El programa didáctico del Museo Victorio Macho, coordinado por Enrique Lorente en 2004 y patrocinado por el Ministerio de Educación, Cultura y Deporte junto con la Real Fundación de Toledo, fue diseñado para integrar este espacio cultural en la actividad educativa de los centros de Secundaria de Toledo. Su objetivo era acercar al alumnado a la figura de Victorio Macho, uno de los escultores figurativos más destacados del siglo XX, y familiarizarlos con distintos tipos, formas y técnicas escultóricas.
La propuesta combinaba trabajo previo en el aula, una visita guiada al museo y una evaluación posterior. Estaba dirigida a estudiantes de entre 12 y 16 años y contaba con materiales específicos, como una guía para el profesorado, cuadernos de actividades para el alumnado y fichas informativas sobre la vida y obra del escultor.

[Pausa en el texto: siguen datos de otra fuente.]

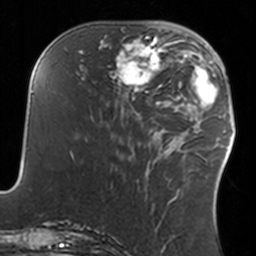
Breast MRI, one axial slice; slice 53 of 160 in the series (ordered by position); cropped to one breast; dynamic contrast-enhanced series, time point 2 of 7 at this slice position (early post-contrast); 3 T; TE 1.7 ms, TR 4 ms; 1 mm slice thickness; 256 × 256 image matrix. Female patient.
Outlined on this slice (semi-automatic segmentation, software-assisted and operator-edited):
- enhancing-tissue mask used for the functional tumour volume (all voxels passing the contrast-enhancement thresholds inside the analysis volume; usually the tumour): bounding box <108,35,160,93> (left, top, right, bottom; pixels)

La visita se organizaba en tres espacios diferenciados del museo —el jardín, la cripta y la sala expositiva—. Durante el recorrido, los estudiantes aprendían a identificar diversos tipos de escultura, como el bajorrelieve o el bulto redondo, y distintas formas escultóricas, como el retrato, el busto o la escultura monumental de carácter conmemorativo o funerario. También se introducían en técnicas como la talla en piedra o madera, el modelado y la fundición en bronce.
En definitiva, el programa fomentaba un aprendizaje transversal, combinando arte, historia y observación directa del patrimonio. Al mismo tiempo, promovía la reflexión crítica, el trabajo en equipo y el análisis de la obra artística, consolidando al museo como un recurso pedagógico accesible y cercano.